Before any election could be held, there is parliamentary business to attend to with strict deadlines. First, parliament is due to convene on 15 March 15 to elect speakers for both chambers. Next the head of state Giorgio Napolitano will have to ask Mr Bersani to form some sort of government, although this many not be formalised for a month.

If he is unable to do so then the head of state can either appoint a caretaker government, as he did after the collapse of the last Berlusconi administration in November 2011, or call new elections. The latter option would be problematic because President Napolitano himself is due to retire at the end of April after a seven-year period in office, and the constitution demands that his replacement be appointed by parliament by mid-May.

What the Press said

“Chaos” and “ungovernability” were the words that kept cropping up in Italian newspapers after the grim reality of a hung parliament had sunk in.

The centre-left daily La Repubblica said Grillo’s anti-establishment Five Star Movement had caused “an earthquake” in the election and reflected on the many big name-politicians denied places in the next parliament as a result. In the political centre, the Milan daily, Corriere della Sera wondered whether “an ungovernable Italy” would “sink Europe”.

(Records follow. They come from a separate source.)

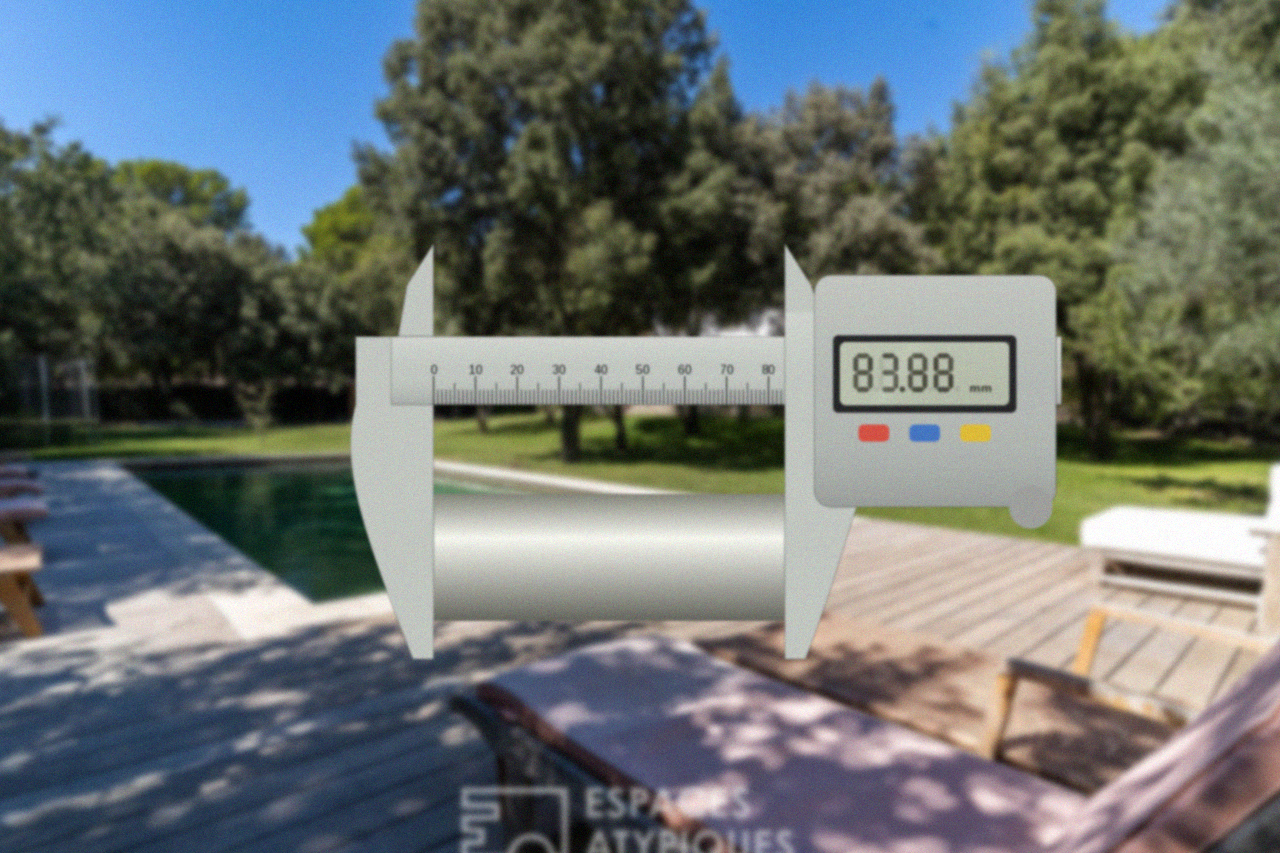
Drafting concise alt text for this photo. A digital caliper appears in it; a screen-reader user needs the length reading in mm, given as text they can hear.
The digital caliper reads 83.88 mm
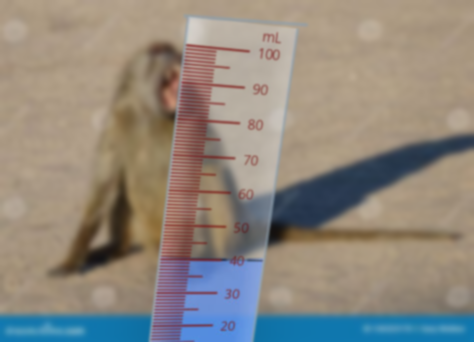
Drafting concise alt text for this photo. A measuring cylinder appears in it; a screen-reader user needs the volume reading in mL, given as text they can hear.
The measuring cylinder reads 40 mL
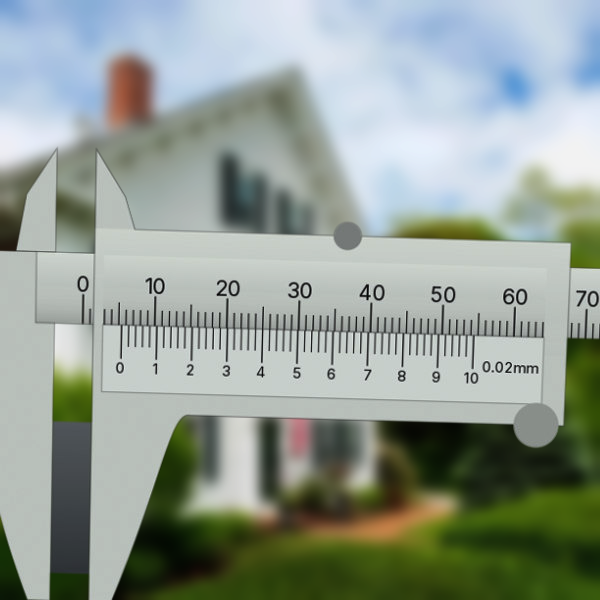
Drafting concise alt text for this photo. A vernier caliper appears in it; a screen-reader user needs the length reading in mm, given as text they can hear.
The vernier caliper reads 5.4 mm
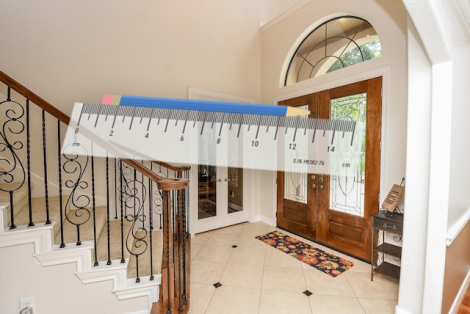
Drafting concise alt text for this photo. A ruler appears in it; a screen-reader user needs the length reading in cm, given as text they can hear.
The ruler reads 12 cm
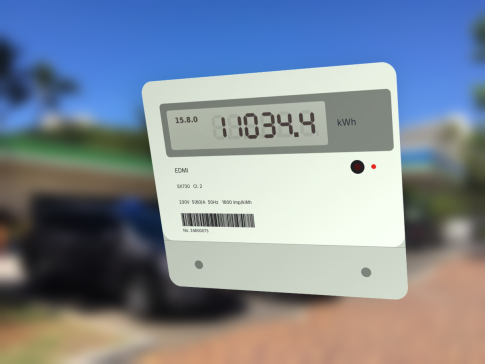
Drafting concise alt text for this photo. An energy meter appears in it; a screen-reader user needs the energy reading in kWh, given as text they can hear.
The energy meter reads 11034.4 kWh
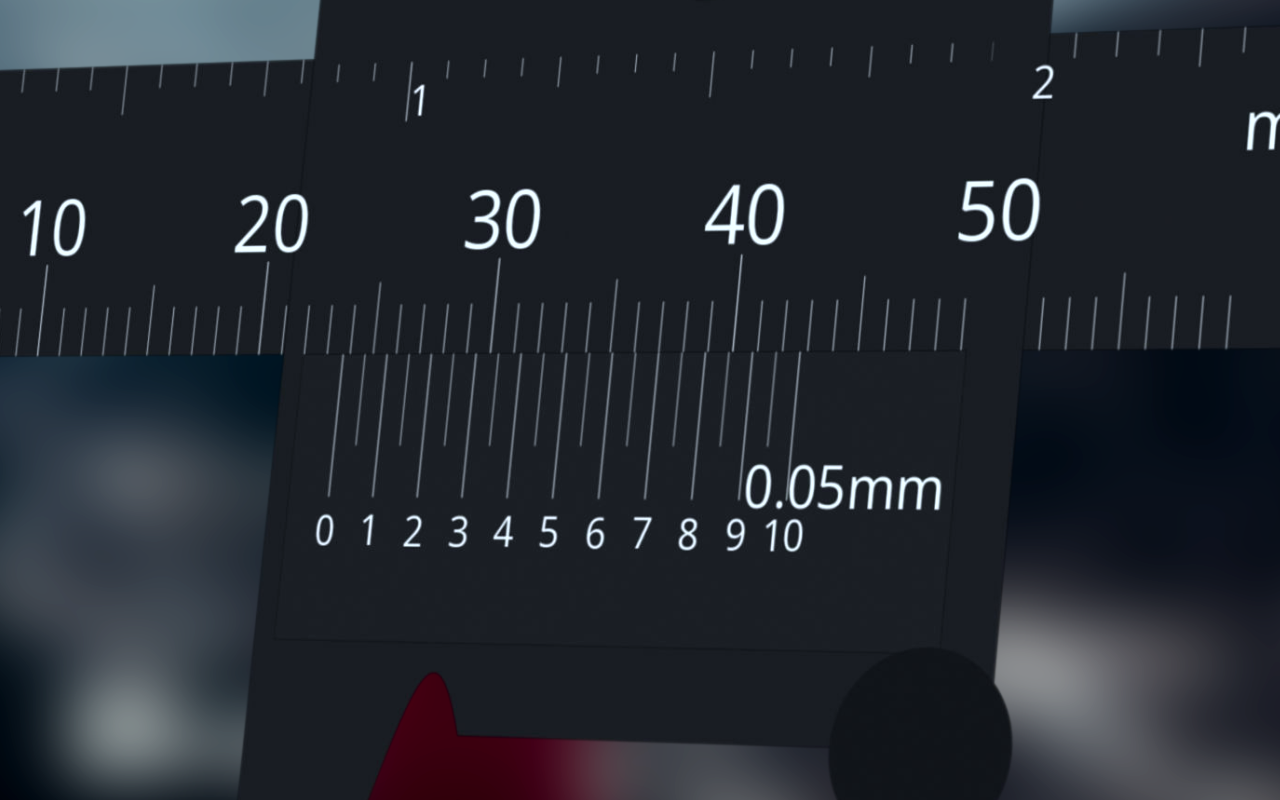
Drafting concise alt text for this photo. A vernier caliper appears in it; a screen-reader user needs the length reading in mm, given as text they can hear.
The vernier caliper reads 23.7 mm
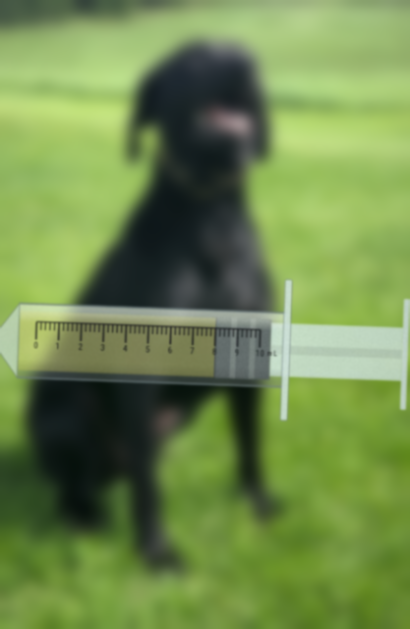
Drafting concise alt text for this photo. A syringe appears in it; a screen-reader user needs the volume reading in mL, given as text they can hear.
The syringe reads 8 mL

Predictably, The Berlusconi family’s Il Giornale saw things differently. “Berlusconi Miracle” screamed its front page – a sycophantic nod to the mogul’s success in denying the centre-left a majority in both houses.

But writing in the liberal, Turin-based daily La Stampa, pundit Massimo Gramellini had a more balanced take on events: “In this election Grillo is the only winner,” he said. “And that’s an understatement. The polls have hosted a mass uprising against the elite…the caste of politicians, journalists, bankers, people with inside connections.”